La «fretta» e il Parlamento
La battaglia riprende martedì. E Pietro Ichino è già lancia in resta. Un altro dei suoi cavalli di battaglia – il contratto di ricollocazione che consente alle agenzie interinali di incassare i voucher se riescono a trovare un lavoro a chi è stato licenziato – nel testo consegnato al parlamento mercoledì ha subito due modifiche. È stato spostato dal primo al secondo decreto perché «necessita di un parere della conferenza Stato-Regioni» ed è stato «manipolato» da «qualche dirigente ministeriale» che ne vuole limitare l’uso solo a chi «abbia subito un licenziamento per motivo oggettivo certificato da un giudice»: una «platea ristrettissima» rispetto alla miriade di licenziati che ci sarà.

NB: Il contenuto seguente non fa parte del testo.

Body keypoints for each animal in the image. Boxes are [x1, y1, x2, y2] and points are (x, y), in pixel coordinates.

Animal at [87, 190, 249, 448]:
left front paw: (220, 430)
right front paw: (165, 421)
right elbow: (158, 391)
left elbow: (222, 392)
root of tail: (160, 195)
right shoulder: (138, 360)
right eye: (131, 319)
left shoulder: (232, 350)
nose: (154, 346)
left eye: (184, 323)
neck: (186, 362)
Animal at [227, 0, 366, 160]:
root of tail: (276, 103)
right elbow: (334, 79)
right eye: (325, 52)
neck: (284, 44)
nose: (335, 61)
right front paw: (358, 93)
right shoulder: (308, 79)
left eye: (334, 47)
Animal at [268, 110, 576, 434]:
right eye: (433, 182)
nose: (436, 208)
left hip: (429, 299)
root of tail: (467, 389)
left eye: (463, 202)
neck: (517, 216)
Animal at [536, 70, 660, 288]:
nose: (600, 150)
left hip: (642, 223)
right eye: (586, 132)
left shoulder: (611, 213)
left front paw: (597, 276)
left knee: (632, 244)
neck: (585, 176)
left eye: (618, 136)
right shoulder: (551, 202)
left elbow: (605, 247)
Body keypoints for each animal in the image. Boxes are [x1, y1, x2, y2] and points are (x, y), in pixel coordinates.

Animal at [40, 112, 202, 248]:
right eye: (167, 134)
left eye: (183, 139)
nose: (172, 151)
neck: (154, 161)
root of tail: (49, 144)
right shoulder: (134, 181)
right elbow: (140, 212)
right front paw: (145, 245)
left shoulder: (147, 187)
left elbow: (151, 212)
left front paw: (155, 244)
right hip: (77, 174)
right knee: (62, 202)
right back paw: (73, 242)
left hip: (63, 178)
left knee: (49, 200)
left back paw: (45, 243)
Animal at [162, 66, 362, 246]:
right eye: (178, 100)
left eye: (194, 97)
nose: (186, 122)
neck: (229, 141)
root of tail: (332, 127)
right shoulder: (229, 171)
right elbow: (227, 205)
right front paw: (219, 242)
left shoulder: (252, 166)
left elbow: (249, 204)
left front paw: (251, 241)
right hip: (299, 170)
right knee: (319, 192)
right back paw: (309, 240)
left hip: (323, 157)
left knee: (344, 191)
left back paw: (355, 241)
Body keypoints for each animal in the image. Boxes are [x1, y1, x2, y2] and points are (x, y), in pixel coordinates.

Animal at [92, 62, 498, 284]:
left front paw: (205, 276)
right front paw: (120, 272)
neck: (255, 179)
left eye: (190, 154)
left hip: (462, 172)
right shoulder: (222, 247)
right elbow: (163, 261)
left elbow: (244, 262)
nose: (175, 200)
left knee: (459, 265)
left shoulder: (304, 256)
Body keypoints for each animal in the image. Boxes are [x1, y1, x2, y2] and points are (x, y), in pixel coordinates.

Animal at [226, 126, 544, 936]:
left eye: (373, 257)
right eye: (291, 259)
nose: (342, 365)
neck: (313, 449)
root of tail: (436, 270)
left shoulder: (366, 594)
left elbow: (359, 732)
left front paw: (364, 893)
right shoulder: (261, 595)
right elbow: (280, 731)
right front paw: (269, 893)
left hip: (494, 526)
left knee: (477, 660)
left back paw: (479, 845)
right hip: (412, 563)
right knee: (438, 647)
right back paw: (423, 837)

Oltre a questo ripristino del testo originale, la parola d’ordine di Ichino – spalleggiato da Maurizio Sacconi che presiede la commissione lavoro al Senato – è una sola: fretta. Per loro le commissioni devono esprimere il parere «consultivo» – non vincolante – entro «la settimana». La fretta è dovuta alla richiesta di Confindustria: le imprese attendono l’entrata in vigore del contratto a tutele crescenti per poter assumere sfruttando gli sgravi fiscali – 100% di decontribuzione Inps per 3 anni, esclusione dalla base imponibile Irap riferita al costo del lavoro. Dopo un anno – e fino a tre – se licenzieranno le stesse persone assunte, ci avranno comunque guadagnato.

Mediazione in perdita
Di parere opposto è Cesare Damiano, che guida la commissione della Camera. Come presidente ha accettato subito di fare audizioni delle parti sociali – allungando i tempi- e chiede modifiche su almeno tre punti – «eliminazione dell’estensione delle norme ai contratti collettivi (vero colpo di mano nei decreti, ndr), ripristino del riferimento alle tipizzazioni dei contratti collettivi per le sanzioni conservative in caso di licenziamento disciplinare e innalzamento da 4 a 6 mesi dell’indennità minima in sostituzione della reintegra». Tutti punti che avvicinerebbero il testo alla mediazione uscita dalla direzione Pd del 29 setttembre scorso.

Peccato che da quel giorno le cose sono peggiorate – per i lavoratori. Ed è quasi certo che Renzi e il consiglio dei ministri a metà febbraio ignoreranno bellamente qualsiasi parere parlamentare. Come ormai da consolidata prassi governativa.